When you're a child, whether you are aware or not, you develops ideas -or expectations- for your spouse. You see how your mom and dad act, respond, and react with each other and with you- a child. You see what 'roles' each parent takes in the managing, maintaining, and furthering of the household. These things coupled with what you take in from other people you come in contact with (such as friends) set the basis-whether you know it or not- for your expectations of marriage. Understanding this, we can say with 100% certainty the other party in your marriage had their own expectations of marriage as well....
I am positive most married couples did not talk about their expectations before they got married (in some cases because they didn't realize they had expectations) AND neither one of you have the same ideas!!! CRAZY RIGHT!!
Okay, so back to my point. My husband and I came into this marriage woefully unprepared and in for a big surprise. Neither one of us measured up to the invisible expectations the other had, then enter narcolepsy. Shut the front door folks things have taken an even crazier turn. Now, not only does my husband not meet the expectations I didn't even know I had and I didn't meet the expectations he didn't know he had, but I found myself not meeting the expectations I had for myself- as a person, as a woman, as a wife, and as God would have it, a mother. Where does that leave us?
A whole lot of problems... That's where! I can't do the things I feel like I should be doing so how on earth could I possible do the things my husband wanted me to do.

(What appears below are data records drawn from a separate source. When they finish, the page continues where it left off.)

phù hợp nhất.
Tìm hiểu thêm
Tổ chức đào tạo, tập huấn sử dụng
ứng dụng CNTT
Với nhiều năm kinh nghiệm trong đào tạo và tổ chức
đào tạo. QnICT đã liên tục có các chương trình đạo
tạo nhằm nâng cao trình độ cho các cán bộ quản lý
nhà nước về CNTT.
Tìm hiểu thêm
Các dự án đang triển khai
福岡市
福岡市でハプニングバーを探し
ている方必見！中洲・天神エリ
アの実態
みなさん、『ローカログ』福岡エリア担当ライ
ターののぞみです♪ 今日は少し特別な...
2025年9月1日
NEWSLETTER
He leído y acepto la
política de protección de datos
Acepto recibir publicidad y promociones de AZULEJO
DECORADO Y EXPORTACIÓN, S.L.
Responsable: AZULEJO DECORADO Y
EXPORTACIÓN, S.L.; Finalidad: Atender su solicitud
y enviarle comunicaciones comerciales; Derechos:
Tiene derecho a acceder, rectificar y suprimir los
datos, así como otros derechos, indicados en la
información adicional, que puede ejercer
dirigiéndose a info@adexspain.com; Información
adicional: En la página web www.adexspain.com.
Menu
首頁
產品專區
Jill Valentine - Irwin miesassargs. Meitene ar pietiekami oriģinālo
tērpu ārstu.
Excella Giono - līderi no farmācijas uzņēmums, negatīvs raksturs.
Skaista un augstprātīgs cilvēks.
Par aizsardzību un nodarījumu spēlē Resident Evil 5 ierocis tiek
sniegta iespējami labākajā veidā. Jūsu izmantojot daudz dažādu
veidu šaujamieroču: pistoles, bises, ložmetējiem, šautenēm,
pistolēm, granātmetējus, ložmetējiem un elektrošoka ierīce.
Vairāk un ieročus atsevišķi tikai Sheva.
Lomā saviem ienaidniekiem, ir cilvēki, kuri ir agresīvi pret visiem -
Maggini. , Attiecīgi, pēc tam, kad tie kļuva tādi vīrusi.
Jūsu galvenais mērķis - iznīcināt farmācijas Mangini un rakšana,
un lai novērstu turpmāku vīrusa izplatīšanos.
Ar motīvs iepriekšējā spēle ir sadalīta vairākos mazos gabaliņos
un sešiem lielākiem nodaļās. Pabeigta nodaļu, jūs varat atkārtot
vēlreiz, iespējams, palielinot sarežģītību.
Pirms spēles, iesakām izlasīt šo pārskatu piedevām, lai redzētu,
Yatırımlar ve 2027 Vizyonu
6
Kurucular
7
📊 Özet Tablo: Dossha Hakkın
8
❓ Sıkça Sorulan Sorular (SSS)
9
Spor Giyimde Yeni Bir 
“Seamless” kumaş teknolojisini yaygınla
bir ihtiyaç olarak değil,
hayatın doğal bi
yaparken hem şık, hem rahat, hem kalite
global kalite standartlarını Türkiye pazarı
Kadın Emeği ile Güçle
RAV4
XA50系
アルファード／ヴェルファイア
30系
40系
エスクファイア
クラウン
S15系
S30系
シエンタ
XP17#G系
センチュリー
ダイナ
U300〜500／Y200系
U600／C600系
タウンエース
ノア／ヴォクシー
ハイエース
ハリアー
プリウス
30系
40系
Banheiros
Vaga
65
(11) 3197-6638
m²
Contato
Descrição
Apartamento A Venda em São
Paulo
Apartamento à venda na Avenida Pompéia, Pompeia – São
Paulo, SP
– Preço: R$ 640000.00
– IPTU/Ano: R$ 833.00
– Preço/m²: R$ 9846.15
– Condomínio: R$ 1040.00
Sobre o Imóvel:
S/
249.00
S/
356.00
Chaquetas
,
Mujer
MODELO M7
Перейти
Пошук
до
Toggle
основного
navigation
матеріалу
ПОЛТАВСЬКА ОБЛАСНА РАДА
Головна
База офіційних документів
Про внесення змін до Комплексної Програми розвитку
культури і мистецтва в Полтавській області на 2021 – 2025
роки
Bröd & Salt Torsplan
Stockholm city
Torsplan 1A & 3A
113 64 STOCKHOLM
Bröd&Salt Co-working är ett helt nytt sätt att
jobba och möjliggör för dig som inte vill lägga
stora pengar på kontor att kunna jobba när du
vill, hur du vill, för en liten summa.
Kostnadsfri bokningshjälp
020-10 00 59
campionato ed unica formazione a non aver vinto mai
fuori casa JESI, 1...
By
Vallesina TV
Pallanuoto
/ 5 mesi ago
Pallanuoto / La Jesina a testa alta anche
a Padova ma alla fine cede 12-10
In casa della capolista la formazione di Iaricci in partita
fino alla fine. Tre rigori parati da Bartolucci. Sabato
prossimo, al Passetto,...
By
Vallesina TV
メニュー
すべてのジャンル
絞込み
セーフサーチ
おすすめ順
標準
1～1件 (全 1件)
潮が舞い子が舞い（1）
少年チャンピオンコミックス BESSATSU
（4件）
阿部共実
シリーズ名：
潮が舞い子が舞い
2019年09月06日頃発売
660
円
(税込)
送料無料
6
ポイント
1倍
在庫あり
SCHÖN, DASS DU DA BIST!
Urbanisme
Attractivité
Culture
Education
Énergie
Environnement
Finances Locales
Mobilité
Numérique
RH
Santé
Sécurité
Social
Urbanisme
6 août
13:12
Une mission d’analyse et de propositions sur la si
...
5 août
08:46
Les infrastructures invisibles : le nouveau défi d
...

This has been an abundant and taxing presence of weight..... yes weight is the perfect word. This thing is heavy, it weighs us down.... when you get weighed down you start feeling grumpy, when you are grumpy you are mean, when you are mean no one is happy. Don't get me wrong, I LOVE MY HUSBAND AND HE LOVES ME!!! We are very happy but amidst that happiness is the 'I want to beat you over the head with a club' feeling. I find that I have so much trouble remembering things, occasionally I dream up conversations, and / or I am sleeping during a conversation, therefore I don't remember them. This makes for a difficult time communicating. Then let's add sleep deprivation and the seemingly constant state of irritation that goes with it!!! Yay. I am such a peach!
Okay, so let's dispense with the jokes for a minute and really talk about it. I have an awful time with communication so I would say I have developed a VERY blunt way of doing things. This, I suppose, cannot be totally blamed on having Narcolepsy. A portion of the blame could go to my faith and relationship with Jesus Christ and another portion could go to the way I interpret things..... either black or white..... no grey.... absolutely no grey. To me grey is the lie of emotions! Thinking this way does not always do me favors. I wouldn't say I am completely at fault for all of the misunderstandings or miscommunication but I do play my role. I suppose my point in all of this is to educate you on what the realities of living life like this actually is. My hope is by understand what having Narcolepsy does to you (general public/reader), you will be better able to deal with it if it comes up in your own life.